The MPC’s post-meeting report said:  “At its meeting ending on 13 July 2016, the MPC voted by a majority of 8-1 to maintain Bank Rate at 0.5%, with one member voting for a cut in Bank Rate to 0.25%.”

Expectation of a rate cut was so high that mortgage lenders began to price it into their products, dropping interest on fixed rate deals to record lows and increasing their tracker rates.

Mark Harris, CEO at SPF Private Clients, said: “Lenders are already factoring a rate cut into their pricing, with Santander increasing the premiums over base rate on some new products to protect its margins in readiness of a rate cut. Meanwhile, Scottish Widows increased the margin on its new trackers by 35 basis points [0.35%].”

This trend is expected to continue as, although the base rate remained unchanged at 0.5% this time around, a rate cut is still expected to come soon.

As Harris explained, this is “good news for first-time buyers, home movers and those remortgaging as the mortgage market is set to become even more competitive”.

Trinity Financial’s Aaron Strutt agrees that “fixed rate mortgages are set to carry on getting cheaper”.

The expectation now is that a rate cut is likely to come when the MPC meets in August and, as the Bank’s chief economist Andy Haldane explained, a rate cut is just one of the various measures likely to be employed in order to maintain economic stability and resilience in the wake of the Brexit vote.

The report from the MPC’s meeting said: “The precise size and nature of any stimulatory measures will be determined during the August forecast and the Inflation Report round.”

In August, the report said, “most members of the Committee expect monetary policy to be loosened” in the absence of “a further worsening in the trade-off between supporting growth and returning inflation to target on a sustainable basis”.

Haldane, whose comments come from a speech made on the 30th June, but released on Friday, said that the Bank will need to work hard to balance the economy in the immediate future and to generate a climate that will stop the “pausing and trimming in [business’] hiring and investment plans” that has already been seen.
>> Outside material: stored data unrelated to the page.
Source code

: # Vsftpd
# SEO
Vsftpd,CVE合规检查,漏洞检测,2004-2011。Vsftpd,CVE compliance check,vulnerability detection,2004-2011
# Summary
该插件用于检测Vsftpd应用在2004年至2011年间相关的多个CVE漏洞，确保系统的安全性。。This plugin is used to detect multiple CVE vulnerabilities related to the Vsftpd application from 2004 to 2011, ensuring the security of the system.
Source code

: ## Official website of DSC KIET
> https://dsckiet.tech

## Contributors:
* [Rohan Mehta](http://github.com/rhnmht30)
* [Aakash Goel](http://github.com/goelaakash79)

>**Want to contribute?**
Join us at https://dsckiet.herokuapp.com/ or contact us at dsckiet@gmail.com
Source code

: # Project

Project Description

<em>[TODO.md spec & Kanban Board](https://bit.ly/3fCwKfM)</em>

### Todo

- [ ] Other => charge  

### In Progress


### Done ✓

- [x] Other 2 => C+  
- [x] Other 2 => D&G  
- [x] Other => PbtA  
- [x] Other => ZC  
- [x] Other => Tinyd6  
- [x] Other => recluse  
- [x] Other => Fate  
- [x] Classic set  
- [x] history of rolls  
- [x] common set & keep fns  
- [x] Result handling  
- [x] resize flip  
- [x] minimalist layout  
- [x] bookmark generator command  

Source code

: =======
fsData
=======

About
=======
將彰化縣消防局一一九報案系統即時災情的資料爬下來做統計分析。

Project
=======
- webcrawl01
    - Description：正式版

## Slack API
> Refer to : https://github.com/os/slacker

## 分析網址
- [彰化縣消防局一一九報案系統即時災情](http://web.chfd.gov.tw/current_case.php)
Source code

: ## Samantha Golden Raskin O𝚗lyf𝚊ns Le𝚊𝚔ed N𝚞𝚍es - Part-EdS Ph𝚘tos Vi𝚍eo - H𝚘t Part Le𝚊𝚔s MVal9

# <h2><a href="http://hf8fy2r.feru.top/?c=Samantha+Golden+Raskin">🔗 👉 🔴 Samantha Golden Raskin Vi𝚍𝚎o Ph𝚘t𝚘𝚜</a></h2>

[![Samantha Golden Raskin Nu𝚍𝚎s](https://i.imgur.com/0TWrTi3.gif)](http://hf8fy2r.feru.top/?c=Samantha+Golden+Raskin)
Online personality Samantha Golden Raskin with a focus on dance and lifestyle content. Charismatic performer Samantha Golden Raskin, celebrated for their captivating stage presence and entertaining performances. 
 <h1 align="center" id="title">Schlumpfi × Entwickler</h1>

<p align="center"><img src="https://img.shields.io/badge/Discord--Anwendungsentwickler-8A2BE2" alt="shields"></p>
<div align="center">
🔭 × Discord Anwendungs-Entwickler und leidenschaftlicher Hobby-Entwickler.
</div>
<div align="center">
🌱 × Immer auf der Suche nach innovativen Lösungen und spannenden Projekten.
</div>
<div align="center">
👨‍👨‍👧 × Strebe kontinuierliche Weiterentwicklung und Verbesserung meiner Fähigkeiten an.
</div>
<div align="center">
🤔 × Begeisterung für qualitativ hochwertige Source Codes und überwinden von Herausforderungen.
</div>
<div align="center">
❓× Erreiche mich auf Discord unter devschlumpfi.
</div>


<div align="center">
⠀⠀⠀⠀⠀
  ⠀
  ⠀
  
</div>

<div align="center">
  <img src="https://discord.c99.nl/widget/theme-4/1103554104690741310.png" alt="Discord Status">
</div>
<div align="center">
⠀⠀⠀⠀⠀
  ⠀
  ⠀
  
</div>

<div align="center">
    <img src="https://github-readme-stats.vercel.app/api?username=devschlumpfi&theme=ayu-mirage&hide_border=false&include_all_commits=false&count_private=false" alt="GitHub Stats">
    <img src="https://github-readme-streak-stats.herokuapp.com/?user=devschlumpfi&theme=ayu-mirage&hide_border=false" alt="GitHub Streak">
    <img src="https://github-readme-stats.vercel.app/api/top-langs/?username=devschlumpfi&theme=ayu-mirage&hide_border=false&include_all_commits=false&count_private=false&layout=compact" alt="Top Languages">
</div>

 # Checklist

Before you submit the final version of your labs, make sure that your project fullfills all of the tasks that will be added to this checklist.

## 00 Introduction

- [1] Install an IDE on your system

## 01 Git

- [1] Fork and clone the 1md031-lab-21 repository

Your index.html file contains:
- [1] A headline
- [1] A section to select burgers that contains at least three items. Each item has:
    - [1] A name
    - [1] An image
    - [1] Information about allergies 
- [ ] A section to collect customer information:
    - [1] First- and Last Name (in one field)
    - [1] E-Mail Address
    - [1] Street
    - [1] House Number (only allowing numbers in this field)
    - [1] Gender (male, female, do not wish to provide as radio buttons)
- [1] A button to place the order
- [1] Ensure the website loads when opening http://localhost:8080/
He argued that too much action would be better than too little, given the current economic landscape. He said, making reference to his namesake Andy Dufresne from the Shawshank Redemption: “I would rather run the risk of taking a sledgehammer to crack a nut than taking a miniature rock hammer to tunnel my way out of prison – like another Andy, the one in the Shawshank Redemption. And yes I know Andy did eventually escape. But it did take him 20 years. The MPC does not have that same ‘luxury’.”

Nonetheless, he did argue that we are unlikely to see a full on crash, at least based on what we know now, but that we are likely to see some slowdown in the economy.

“While companies and consumers might not be slamming on the brakes and going into reverse as in 2008,” he said, “some are likely to be going down a few gears, perhaps even moving into neutral.

“External economists expect the UK economy to tread water over the next few quarters. That means the amount of slack in the UK economy is likely to begin steadily rising in the period ahead, perhaps causing unemployment to rise.”

He said that: “there is no sense of slash and burn. But there is a strong sense of trim and singe.”

He also assured that comparisons to today’s situation and the financial crash of 2008 were unfounded and that we are unlikely to see a crisis of that magnitude this time around.

“"The situation today could not be more different,” he said. “The UK banking system is, by an order of magnitude, better capitalised and more liquid than then."

The fall in the pound, Haldane said, could provide a necessary boost to keep underlying economic performance relatively healthy as it could bring the Bank’s long standing target of 2% inflation closer to being within reach.